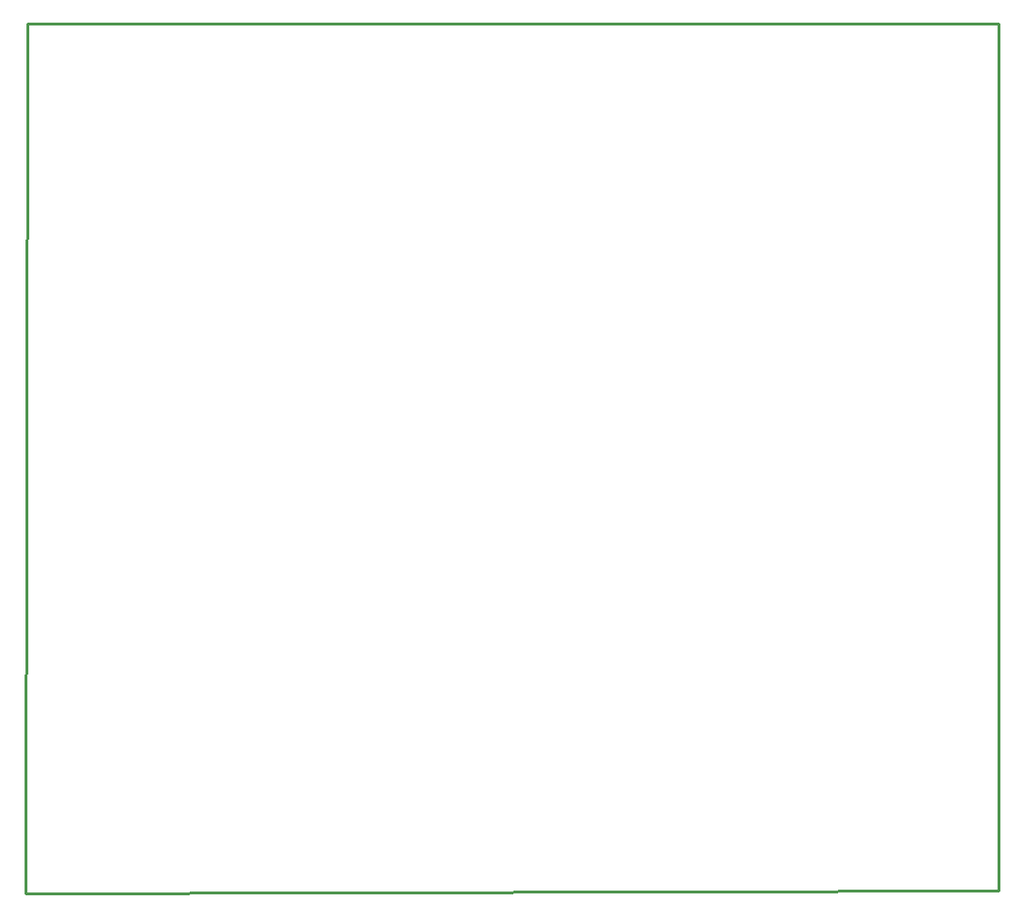
<source format=gko>
G04 Layer: BoardOutline*
G04 EasyEDA v6.3.22, 2020-03-08T18:10:28+01:00*
G04 ad07acf79a374764822efb46aa97c54e,8b17585b6d3b4194b9f3377f08818917,10*
G04 Gerber Generator version 0.2*
G04 Scale: 100 percent, Rotated: No, Reflected: No *
G04 Dimensions in inches *
G04 leading zeros omitted , absolute positions ,2 integer and 4 decimal *
%FSLAX24Y24*%
%MOIN*%
G90*
G70D02*

%ADD10C,0.010000*%
G54D10*
G01X50Y30750D02*
G01X34350Y30750D01*
G01X34350Y100D01*
G01X0Y0D01*
G01X50Y30750D01*

%LPD*%
M00*
M02*

</source>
######
# Exercise requirements:
Lines in scope run from the one holding "G04 Dimensions in inches *" to the last line of the material above; transcribe them exactly and omit the rest.

# Task response:
G04 Dimensions in inches *
G04 leading zeros omitted , absolute positions ,2 integer and 4 decimal *
%FSLAX24Y24*%
%MOIN*%
G90*
G70D02*

%ADD10C,0.010000*%
G54D10*
G01X50Y30750D02*
G01X34350Y30750D01*
G01X34350Y100D01*
G01X0Y0D01*
G01X50Y30750D01*

%LPD*%
M00*
M02*

</source>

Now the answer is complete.